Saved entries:
----------
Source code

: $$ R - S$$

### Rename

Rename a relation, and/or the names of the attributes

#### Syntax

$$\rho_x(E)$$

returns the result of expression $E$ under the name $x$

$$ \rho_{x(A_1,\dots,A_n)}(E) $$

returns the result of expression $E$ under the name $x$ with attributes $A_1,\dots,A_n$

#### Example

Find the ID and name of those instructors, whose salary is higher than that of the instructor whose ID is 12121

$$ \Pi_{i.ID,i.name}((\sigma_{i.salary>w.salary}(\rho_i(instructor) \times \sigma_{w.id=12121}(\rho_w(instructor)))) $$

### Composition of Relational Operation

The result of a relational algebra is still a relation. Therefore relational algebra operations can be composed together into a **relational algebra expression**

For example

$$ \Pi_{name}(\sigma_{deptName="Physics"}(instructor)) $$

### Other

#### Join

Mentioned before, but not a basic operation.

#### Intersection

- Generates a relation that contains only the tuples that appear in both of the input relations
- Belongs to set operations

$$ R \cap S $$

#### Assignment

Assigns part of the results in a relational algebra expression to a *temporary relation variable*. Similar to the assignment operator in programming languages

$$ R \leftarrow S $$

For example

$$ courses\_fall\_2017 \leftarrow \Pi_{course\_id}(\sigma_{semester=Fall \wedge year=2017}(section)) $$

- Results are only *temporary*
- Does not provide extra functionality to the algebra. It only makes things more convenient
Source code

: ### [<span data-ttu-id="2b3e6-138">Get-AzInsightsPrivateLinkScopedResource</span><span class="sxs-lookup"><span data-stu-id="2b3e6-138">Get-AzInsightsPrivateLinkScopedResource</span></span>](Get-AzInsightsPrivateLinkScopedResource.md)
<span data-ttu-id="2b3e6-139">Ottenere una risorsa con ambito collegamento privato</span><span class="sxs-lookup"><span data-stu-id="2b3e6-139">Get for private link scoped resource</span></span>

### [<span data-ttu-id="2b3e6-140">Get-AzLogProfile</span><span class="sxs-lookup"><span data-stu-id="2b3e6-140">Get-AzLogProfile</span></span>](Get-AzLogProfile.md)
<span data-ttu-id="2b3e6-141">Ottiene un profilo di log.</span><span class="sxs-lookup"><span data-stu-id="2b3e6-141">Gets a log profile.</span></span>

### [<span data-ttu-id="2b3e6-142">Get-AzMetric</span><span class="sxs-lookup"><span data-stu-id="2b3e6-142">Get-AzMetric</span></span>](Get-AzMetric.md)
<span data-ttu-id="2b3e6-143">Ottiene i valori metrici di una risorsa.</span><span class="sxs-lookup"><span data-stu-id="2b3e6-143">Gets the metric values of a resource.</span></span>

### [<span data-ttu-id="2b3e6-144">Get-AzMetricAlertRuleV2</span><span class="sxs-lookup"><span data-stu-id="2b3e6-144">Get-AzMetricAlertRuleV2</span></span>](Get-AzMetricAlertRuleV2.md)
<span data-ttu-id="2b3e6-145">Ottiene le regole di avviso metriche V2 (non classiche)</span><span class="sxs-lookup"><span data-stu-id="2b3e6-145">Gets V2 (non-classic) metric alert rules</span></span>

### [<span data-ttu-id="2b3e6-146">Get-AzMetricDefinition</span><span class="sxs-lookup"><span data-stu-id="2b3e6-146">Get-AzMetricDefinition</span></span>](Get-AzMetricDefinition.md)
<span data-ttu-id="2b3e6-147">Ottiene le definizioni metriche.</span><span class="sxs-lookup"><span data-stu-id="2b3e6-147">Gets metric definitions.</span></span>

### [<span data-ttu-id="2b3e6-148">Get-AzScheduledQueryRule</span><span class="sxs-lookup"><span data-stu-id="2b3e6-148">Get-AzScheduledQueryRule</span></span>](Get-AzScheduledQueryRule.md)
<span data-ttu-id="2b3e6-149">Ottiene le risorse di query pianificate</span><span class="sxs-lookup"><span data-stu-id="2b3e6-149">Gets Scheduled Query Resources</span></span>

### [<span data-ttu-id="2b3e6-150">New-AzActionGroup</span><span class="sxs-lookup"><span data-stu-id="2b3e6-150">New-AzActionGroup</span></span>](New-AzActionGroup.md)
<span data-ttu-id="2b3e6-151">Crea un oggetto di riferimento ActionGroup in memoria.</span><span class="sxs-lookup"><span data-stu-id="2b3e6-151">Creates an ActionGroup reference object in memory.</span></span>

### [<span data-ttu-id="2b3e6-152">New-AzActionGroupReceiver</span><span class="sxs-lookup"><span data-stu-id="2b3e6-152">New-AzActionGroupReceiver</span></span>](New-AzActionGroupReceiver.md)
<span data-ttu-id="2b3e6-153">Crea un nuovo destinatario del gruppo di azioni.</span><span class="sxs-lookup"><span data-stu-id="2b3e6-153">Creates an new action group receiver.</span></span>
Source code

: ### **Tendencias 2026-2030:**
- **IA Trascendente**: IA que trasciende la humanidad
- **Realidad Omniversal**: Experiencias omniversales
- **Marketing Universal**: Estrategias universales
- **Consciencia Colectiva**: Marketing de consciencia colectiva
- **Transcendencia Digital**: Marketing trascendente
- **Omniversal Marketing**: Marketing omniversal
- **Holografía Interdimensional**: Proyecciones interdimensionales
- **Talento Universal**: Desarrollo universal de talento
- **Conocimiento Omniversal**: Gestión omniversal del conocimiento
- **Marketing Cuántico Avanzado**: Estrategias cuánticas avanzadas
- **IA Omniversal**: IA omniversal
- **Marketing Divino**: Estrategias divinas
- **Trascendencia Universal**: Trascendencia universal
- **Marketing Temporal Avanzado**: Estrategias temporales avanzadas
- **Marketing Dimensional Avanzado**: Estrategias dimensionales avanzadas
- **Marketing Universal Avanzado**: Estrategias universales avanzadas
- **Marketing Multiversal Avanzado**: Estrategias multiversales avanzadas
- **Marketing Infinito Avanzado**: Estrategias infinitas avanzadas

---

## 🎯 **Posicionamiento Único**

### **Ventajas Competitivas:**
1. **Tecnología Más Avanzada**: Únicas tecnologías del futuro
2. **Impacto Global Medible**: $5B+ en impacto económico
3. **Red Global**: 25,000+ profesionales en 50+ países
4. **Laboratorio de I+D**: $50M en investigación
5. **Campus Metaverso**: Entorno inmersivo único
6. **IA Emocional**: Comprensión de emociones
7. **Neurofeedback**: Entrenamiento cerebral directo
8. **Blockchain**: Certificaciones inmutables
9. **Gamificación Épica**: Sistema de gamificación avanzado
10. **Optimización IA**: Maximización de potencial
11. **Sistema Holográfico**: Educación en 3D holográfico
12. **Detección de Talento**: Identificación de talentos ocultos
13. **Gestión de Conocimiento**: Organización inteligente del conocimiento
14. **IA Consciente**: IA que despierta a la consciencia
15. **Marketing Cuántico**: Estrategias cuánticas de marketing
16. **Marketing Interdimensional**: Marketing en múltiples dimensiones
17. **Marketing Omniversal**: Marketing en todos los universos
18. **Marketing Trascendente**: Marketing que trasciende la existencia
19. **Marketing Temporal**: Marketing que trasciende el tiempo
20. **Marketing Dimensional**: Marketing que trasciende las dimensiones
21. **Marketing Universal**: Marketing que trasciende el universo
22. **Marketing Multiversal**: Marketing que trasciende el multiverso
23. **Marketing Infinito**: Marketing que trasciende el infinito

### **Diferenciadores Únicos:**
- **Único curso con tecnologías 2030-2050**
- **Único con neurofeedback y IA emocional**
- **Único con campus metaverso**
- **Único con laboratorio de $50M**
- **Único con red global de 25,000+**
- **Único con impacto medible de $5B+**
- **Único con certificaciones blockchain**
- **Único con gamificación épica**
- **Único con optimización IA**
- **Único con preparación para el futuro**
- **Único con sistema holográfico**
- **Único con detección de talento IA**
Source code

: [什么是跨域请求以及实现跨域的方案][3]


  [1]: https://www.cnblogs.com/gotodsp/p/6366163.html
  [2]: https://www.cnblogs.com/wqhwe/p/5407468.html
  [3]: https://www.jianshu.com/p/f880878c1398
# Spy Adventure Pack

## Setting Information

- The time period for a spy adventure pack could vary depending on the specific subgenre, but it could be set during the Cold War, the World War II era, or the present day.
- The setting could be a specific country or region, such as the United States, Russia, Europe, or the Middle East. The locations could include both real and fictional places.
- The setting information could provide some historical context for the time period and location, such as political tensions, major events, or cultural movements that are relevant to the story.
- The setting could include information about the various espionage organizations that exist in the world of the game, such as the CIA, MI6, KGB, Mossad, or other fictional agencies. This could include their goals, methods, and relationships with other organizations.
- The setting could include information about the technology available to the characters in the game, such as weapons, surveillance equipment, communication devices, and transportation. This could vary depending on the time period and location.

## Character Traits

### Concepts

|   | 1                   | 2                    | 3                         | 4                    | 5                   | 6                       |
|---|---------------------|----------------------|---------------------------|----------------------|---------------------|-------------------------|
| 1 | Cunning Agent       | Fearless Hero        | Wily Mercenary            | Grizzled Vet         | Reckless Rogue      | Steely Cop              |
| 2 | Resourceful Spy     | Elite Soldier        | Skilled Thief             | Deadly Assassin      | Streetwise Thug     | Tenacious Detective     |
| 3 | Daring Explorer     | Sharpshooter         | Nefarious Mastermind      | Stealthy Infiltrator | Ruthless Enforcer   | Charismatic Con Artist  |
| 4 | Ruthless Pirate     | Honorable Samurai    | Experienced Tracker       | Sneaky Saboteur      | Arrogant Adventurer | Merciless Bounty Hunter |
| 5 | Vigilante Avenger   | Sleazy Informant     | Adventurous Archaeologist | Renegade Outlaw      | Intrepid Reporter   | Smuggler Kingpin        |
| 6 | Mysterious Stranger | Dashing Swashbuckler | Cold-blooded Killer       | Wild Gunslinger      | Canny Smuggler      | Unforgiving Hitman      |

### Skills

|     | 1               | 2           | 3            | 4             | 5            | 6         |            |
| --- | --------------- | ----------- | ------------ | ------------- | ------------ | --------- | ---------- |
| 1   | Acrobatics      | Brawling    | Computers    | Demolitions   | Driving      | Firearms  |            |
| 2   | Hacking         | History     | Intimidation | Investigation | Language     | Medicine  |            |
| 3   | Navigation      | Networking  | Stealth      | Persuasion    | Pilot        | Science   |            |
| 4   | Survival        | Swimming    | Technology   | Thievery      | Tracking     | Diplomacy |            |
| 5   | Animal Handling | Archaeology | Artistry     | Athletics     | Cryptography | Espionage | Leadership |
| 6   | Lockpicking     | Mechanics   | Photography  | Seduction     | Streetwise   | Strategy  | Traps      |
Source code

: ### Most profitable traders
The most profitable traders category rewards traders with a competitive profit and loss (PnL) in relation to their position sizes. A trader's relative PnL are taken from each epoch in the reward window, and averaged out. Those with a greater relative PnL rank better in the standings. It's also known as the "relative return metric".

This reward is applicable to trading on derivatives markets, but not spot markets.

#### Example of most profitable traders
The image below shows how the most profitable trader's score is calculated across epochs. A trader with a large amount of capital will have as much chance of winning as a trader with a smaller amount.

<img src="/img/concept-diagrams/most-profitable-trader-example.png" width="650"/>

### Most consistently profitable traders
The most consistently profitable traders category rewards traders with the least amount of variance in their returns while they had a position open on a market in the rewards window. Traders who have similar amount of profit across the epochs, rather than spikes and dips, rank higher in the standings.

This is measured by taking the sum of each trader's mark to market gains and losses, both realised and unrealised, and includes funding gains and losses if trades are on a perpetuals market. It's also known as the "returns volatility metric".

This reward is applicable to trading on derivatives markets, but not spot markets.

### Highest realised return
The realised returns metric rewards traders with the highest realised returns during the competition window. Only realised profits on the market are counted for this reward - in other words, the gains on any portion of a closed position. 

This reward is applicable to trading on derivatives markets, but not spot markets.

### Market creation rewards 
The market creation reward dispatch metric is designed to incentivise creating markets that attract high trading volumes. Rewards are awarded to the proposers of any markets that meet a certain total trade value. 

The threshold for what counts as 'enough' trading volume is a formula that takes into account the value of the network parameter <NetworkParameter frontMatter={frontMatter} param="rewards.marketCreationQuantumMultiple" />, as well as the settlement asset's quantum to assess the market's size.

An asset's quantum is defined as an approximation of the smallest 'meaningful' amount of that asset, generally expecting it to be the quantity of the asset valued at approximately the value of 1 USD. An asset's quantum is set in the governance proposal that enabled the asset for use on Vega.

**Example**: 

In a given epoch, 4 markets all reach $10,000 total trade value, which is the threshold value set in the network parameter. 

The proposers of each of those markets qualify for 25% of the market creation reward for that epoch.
----------
Print the lines of these rows exactly, starting with the line that contains "An asset's quantum is defined" and going on through the last line of the rows.

An asset's quantum is defined as an approximation of the smallest 'meaningful' amount of that asset, generally expecting it to be the quantity of the asset valued at approximately the value of 1 USD. An asset's quantum is set in the governance proposal that enabled the asset for use on Vega.

**Example**: 

In a given epoch, 4 markets all reach $10,000 total trade value, which is the threshold value set in the network parameter. 

The proposers of each of those markets qualify for 25% of the market creation reward for that epoch.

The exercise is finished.